Effects of Al and Cu Addition on Pressureless Sintering Behavior and Phase Transformation of β-FeSi2

• Published in: Materials Transactions, JIM Vol. 41; no. 7; pp. 857 - 864
• Main Authors: Ito, Mikio, Nagai, Hiroshi, Tanaka, Takashi, Katsuyama, Shigeru, Majima, Kazuhiko
• Format: Journal Article
• Language: English
• Published: Sendai The Japan Institute of Metals 2000; Japan Institute of Metals
• Subjects: Applied sciences; Cross-disciplinary physics: materials science; rheology; densification; Exact sciences and technology; liquid phase sintering; low melting point metal; Materials science; Materials synthesis; materials processing; Metals. Metallurgy; Physics; Powder processing: powder metallurgy, compaction, sintering, mechanical alloying, and granulation; pressureless sintering; swelling; β phase transformation; β-FeSi2; Densification; Swelling; Phase transformations; Vacuum sintering; XRD; Liquid phase sintering; Experimental study; Powder metallurgy; Melting points; DTA; Dilatometry; Sintering; Iron silicides
• ISSN: 0916-1821; 2432-471X
• DOI: 10.2320/matertrans1989.41.857

The preparation of β-FeSi2 thermoelectric material by liquid phase sintering with addition of a low melting point metal has been tried. Aluminum and copper were selected as an additive. The effects of Al or Cu on the sintering behavior and the phase transformation of β-FeSi2 have been investigated. In the case of sample with Al addition before mechanical grinding (MG), the liquid phase was not formed because pure Al disappeared by diffusion of Al atoms into the matrix before the sintering temperature reached the melting point of Al. On the other hand, in the case of the sample with Al addition after MG, Al–Si liquid phase was formed around 850 K, the eutectic point of Al88.7Si11.3. The liquid aluminum preferentially diffused into the solid phase and the pores were formed at previously occupied Al particle sites. This pore formation resulted in swelling of the compacts. Additionally, Al addition accelerated decomposition of the β phase to the α and ε phases. In the case of the sample with Cu addition, Cu–Si liquid phase was formed around 1075 K . This liquid phase was highly effective for densification of the compacts.
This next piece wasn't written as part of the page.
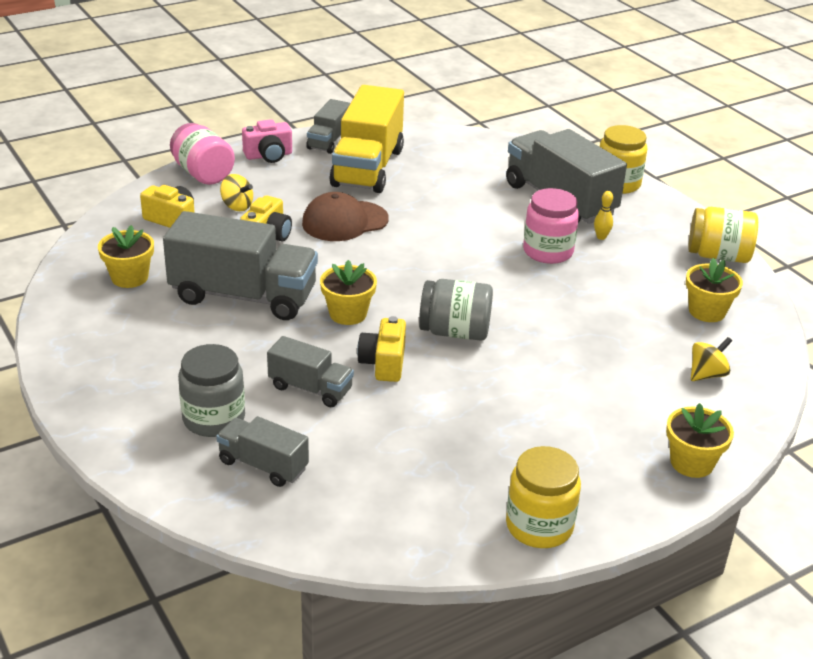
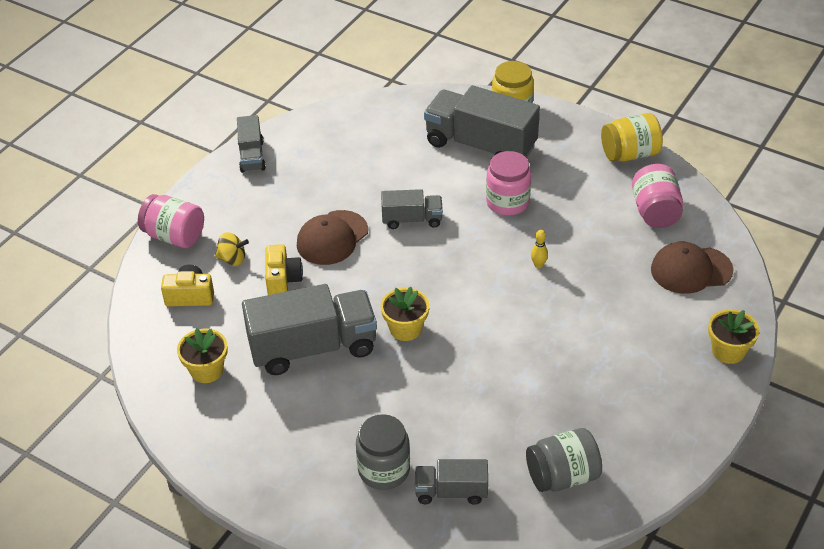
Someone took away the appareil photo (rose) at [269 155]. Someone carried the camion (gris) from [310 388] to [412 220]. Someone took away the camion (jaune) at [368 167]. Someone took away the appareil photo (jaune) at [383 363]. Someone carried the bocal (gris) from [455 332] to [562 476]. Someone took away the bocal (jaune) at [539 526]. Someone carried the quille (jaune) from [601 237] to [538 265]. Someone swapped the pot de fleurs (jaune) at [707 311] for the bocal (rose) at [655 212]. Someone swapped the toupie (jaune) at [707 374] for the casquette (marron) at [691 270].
Cu addition caused the transformation from the mixture of α and ε phase to the β phase around 1130 K during cooling after the sintering, which suggests that the subsequent annealing for the formation of the β phase in the conventional method can be omitted. The β phase transformation during cooling is considered to consist of the following two mechanisms. (1) Cu addition accelerates the decomposition reaction α→β+(Cu–Si)liquid instead of the ordinary α→β+Si. (2) The Cu–Si liquid phase spreads over the particles and facilitates the reaction ε+Si→β by supplying Si atoms to the ε phase through the liquid.